Mittlerweile hatte sie sich zwar an Walther gewöhnt, konnte ihn aber einfach nicht in ihr Herz schließen, etwas an seiner Art, vor allem wie er manchmal das Gesinde umherhetzte, missfiel ihr.
Margareta hängte die Tücher von den Fenstern ihres Gemachs ab, damit genug Licht für die Näharbeiten hereinkam. Sie sah, dass es wieder zu schneien begonnen hatte. Die weißen Schneeflocken tanzten über den Dächern der Burg.
„Heute werde ich mit dem grünen Stoff beginnen. Ich glaube, es bleibt noch ein großes Stück übrig.

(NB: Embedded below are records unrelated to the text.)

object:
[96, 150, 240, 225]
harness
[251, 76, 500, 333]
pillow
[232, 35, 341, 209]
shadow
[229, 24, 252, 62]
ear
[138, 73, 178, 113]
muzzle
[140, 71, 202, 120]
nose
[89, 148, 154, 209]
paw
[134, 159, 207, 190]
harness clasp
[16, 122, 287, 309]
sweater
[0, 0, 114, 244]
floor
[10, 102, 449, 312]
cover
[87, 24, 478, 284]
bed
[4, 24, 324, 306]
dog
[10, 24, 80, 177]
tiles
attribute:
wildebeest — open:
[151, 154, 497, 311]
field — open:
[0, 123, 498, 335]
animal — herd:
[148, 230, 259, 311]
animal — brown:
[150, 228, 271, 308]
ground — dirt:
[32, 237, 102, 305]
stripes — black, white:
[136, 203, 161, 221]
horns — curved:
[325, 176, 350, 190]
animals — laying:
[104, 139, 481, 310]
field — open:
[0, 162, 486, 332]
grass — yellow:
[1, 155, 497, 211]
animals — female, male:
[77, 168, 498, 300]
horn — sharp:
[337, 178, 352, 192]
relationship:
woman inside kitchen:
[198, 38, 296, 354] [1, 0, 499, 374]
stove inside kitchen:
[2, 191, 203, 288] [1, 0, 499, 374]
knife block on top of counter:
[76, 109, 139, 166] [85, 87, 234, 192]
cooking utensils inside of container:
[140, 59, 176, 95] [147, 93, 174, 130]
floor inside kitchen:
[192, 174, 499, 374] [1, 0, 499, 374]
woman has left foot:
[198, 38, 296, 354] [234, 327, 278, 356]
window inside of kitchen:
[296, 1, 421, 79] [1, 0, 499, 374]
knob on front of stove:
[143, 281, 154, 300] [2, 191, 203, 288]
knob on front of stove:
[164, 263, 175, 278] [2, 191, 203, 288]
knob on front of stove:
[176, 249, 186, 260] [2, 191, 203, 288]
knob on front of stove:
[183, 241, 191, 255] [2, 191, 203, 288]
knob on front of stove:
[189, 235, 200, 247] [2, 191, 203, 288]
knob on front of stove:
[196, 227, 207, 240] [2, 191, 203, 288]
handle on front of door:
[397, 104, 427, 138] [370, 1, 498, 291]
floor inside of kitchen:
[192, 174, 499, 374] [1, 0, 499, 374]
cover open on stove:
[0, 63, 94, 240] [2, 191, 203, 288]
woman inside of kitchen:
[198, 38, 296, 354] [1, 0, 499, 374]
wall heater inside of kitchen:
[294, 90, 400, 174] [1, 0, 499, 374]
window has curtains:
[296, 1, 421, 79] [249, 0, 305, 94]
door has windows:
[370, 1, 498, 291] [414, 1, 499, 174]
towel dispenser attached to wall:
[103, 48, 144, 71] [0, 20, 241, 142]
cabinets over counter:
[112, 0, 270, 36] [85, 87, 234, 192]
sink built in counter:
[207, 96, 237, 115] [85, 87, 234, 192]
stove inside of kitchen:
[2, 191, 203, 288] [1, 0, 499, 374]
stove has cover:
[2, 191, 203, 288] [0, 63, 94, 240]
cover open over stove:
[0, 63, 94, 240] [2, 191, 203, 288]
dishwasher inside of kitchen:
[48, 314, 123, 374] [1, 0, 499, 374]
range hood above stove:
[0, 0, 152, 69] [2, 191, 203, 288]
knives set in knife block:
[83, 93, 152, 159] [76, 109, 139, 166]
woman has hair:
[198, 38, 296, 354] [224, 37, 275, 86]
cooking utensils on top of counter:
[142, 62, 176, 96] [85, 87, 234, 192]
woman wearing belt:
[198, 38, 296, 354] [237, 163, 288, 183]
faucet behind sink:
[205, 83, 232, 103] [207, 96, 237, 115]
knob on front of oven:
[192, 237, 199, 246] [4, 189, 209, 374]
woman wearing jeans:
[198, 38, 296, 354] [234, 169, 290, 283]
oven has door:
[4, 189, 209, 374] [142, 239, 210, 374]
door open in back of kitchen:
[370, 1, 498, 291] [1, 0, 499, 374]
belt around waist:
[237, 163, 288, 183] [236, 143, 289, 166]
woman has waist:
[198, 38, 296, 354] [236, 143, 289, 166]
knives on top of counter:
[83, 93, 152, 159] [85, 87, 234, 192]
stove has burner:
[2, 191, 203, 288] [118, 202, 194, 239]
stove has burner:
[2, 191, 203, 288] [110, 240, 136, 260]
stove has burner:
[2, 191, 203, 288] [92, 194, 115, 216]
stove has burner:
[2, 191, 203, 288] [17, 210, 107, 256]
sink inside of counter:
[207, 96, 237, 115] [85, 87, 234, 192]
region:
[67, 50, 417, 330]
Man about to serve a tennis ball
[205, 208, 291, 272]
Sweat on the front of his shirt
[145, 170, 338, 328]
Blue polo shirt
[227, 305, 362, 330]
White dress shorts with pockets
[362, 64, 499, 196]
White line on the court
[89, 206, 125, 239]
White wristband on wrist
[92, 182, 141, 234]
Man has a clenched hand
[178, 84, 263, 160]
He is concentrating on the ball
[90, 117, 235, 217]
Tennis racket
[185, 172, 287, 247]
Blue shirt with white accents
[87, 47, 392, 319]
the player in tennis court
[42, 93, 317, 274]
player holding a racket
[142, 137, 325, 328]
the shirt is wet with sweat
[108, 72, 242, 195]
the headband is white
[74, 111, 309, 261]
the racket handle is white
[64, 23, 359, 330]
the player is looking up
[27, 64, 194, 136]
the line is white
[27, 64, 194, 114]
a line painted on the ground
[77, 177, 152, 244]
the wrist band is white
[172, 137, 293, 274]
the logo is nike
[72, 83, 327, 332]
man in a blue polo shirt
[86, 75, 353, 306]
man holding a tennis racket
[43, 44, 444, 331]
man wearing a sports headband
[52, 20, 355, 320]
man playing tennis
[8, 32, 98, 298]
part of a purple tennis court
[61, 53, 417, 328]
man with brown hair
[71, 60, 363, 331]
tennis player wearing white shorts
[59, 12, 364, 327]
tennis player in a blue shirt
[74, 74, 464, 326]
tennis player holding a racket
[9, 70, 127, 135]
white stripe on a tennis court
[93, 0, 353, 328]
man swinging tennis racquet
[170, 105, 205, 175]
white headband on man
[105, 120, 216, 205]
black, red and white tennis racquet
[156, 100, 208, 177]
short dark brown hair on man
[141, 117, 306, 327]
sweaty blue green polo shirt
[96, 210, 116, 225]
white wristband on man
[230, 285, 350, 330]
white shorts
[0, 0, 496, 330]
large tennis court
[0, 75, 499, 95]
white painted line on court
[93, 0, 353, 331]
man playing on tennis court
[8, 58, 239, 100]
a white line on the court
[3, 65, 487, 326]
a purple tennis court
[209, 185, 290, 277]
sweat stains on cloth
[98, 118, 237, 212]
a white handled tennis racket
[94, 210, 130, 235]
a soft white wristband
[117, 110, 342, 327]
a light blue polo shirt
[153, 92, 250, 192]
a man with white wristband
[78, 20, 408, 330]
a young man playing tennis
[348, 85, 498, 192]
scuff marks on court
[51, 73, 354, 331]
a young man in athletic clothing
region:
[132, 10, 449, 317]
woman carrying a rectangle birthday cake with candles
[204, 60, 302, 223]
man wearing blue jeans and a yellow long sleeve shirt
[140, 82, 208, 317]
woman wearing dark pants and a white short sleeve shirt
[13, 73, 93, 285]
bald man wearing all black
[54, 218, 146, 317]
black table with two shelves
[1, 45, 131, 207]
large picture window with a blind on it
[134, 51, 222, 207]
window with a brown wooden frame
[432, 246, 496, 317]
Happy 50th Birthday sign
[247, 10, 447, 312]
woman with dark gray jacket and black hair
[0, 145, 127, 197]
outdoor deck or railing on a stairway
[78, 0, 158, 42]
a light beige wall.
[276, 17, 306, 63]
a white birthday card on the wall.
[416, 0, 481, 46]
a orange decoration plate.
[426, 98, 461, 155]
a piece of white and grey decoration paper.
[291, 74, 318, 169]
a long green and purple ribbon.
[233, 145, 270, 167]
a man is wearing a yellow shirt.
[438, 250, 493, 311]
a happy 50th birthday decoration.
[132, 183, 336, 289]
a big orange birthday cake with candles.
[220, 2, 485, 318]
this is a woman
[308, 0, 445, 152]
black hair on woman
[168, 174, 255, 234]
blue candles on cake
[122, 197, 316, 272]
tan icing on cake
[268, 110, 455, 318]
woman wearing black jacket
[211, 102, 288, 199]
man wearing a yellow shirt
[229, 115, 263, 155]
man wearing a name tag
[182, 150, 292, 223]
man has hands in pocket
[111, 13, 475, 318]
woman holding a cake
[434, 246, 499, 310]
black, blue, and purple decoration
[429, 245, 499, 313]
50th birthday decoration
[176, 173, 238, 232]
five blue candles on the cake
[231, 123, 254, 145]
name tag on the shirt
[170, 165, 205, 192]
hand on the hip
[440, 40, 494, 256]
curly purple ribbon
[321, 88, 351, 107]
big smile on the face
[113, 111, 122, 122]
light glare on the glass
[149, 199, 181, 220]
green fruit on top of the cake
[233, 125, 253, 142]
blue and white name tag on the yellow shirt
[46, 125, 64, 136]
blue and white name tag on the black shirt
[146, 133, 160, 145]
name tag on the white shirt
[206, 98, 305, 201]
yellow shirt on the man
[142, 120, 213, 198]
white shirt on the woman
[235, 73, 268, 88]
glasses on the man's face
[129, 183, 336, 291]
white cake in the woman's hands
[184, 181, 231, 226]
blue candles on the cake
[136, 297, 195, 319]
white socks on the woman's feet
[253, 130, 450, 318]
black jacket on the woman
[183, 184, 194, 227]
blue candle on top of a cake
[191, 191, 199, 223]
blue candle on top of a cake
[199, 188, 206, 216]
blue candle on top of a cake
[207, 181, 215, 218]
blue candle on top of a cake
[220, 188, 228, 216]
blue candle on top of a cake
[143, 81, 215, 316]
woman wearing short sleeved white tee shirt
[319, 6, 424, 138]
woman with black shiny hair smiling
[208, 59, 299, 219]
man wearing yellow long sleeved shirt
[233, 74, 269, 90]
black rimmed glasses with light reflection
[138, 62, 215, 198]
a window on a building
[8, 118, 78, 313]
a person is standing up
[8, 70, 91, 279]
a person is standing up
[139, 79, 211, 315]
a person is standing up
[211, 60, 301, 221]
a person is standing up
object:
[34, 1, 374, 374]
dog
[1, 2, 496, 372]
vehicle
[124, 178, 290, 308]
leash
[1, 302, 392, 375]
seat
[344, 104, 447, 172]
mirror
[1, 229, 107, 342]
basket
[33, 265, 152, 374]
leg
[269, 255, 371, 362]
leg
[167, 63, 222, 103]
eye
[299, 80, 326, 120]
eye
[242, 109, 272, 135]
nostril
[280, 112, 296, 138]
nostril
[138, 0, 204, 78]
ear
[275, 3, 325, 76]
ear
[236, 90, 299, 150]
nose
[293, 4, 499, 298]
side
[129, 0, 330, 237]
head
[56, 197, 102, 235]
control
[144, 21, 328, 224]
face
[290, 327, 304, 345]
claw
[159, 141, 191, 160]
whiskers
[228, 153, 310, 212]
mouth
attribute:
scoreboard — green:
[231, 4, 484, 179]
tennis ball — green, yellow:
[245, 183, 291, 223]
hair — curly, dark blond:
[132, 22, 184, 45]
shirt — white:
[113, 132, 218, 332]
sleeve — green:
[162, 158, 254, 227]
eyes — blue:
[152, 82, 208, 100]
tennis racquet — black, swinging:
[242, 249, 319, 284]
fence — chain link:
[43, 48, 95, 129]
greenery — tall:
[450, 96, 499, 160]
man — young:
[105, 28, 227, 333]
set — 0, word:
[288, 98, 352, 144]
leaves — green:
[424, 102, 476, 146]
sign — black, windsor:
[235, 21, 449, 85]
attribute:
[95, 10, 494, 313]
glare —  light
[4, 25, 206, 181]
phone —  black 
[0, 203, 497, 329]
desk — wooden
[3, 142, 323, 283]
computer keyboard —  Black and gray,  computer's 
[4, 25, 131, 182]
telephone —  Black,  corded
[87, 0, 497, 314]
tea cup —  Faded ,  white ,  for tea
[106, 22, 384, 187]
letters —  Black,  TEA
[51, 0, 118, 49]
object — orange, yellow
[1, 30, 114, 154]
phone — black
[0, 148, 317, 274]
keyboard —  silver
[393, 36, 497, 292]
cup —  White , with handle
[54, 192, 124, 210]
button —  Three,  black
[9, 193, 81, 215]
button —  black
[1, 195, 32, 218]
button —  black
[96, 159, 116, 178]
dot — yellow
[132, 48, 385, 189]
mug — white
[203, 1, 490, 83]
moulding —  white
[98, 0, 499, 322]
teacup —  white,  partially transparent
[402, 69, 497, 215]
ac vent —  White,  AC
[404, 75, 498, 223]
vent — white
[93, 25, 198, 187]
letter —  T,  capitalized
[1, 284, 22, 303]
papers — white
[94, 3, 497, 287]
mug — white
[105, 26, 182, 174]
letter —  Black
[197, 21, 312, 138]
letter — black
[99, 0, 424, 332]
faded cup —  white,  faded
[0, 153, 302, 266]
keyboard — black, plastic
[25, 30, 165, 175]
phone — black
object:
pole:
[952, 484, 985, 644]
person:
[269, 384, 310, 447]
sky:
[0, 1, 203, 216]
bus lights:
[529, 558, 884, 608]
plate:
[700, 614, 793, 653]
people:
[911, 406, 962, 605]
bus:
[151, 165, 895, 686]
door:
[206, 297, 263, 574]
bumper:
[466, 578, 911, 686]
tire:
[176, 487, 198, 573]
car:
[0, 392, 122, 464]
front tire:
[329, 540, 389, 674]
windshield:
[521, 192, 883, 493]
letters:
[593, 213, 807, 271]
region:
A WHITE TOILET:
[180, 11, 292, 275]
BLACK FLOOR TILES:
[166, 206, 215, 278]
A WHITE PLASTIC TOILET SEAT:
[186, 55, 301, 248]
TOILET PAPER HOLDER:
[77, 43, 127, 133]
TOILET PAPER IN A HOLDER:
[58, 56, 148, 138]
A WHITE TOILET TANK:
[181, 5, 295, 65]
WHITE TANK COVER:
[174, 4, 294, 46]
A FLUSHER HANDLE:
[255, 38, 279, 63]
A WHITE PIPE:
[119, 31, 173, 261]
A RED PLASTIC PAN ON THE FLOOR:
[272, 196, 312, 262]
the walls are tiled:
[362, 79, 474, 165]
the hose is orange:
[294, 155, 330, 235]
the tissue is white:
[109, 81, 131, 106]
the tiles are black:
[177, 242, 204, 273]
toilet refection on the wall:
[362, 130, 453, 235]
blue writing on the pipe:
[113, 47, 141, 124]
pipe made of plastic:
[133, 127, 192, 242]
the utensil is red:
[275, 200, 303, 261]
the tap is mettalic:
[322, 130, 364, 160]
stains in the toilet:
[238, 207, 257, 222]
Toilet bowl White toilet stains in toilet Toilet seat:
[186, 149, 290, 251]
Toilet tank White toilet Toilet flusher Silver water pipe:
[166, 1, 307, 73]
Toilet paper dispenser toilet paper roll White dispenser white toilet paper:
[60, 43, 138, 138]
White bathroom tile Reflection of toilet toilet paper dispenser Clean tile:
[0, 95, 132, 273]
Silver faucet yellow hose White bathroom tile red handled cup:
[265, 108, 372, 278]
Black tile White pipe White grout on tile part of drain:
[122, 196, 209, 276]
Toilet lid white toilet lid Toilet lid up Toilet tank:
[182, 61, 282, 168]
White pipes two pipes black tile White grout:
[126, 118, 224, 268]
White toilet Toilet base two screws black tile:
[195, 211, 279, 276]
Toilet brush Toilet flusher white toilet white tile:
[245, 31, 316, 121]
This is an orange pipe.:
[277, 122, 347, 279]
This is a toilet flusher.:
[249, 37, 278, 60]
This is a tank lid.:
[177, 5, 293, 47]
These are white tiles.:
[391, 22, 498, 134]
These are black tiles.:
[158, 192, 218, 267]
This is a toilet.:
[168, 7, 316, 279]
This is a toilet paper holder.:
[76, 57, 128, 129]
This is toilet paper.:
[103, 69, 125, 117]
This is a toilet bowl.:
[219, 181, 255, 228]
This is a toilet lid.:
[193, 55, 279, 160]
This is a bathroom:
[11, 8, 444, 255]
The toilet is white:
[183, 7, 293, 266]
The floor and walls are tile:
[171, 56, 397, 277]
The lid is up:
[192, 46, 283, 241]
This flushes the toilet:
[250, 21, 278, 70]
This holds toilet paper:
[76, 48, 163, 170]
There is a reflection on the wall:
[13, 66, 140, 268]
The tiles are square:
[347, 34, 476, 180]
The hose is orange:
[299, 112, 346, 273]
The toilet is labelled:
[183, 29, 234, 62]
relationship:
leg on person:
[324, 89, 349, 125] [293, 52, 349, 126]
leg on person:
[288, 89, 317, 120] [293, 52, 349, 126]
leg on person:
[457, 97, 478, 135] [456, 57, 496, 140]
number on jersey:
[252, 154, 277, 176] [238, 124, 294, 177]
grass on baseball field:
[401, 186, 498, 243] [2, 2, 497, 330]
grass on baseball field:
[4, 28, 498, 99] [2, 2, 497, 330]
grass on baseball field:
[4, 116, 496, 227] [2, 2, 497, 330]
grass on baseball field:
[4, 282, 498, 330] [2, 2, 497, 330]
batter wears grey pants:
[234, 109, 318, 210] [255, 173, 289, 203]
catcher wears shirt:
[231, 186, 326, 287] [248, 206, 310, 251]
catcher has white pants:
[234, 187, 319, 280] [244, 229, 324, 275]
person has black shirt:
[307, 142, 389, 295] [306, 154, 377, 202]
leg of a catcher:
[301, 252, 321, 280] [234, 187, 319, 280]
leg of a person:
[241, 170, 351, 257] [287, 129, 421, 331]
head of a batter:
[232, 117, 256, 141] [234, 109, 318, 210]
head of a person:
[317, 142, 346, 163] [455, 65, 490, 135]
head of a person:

Möchte jemand von diesem Stoff?“, fragte Margareta die vier Edelfrauen.
Hannelore, die Frau von Ritter Thomas meldete sich als Erste: „Das ist wirklich ein sehr schöner Stoff, Herrin. Thomas hat etwas zugenommen, seine Hose ist an einer Naht aufgeplatzt, als er sich gebückt hatte, um seine Schuhe an zuziehen. Ich habe sie wieder gestopft, aber weiter ist die Hose trotzdem nicht.“
„Das heißt, sie kann jederzeit wieder platzen und das könnte leicht peinlich werden, wenn er vor dem Grafen stehen würde“, machte sich Mabilia über Thomas lustig. „Eigentlich hätte mir der Stoff für Rupert auch gut gefallen, aber ich glaube, dein Mann hat die neuen Hosen wirklich nötiger.“
„Mir ist auch schon aufgefallen, dass Thomas ganz schön zugenommen hat! Er schlägt abends auch ordentlich zu, immer hat er den Teller vollgeladen. Vielleicht solltest du in die Hosen Abnäher einfügen, damit er sie weiterstellen kann, falls er noch mehr zunimmt“, merkte Eleonore an.
„Ach, im Frühjahr, wenn er wieder mehr Bewegung hat, wird das schon wieder“, entgegnete Hannelore.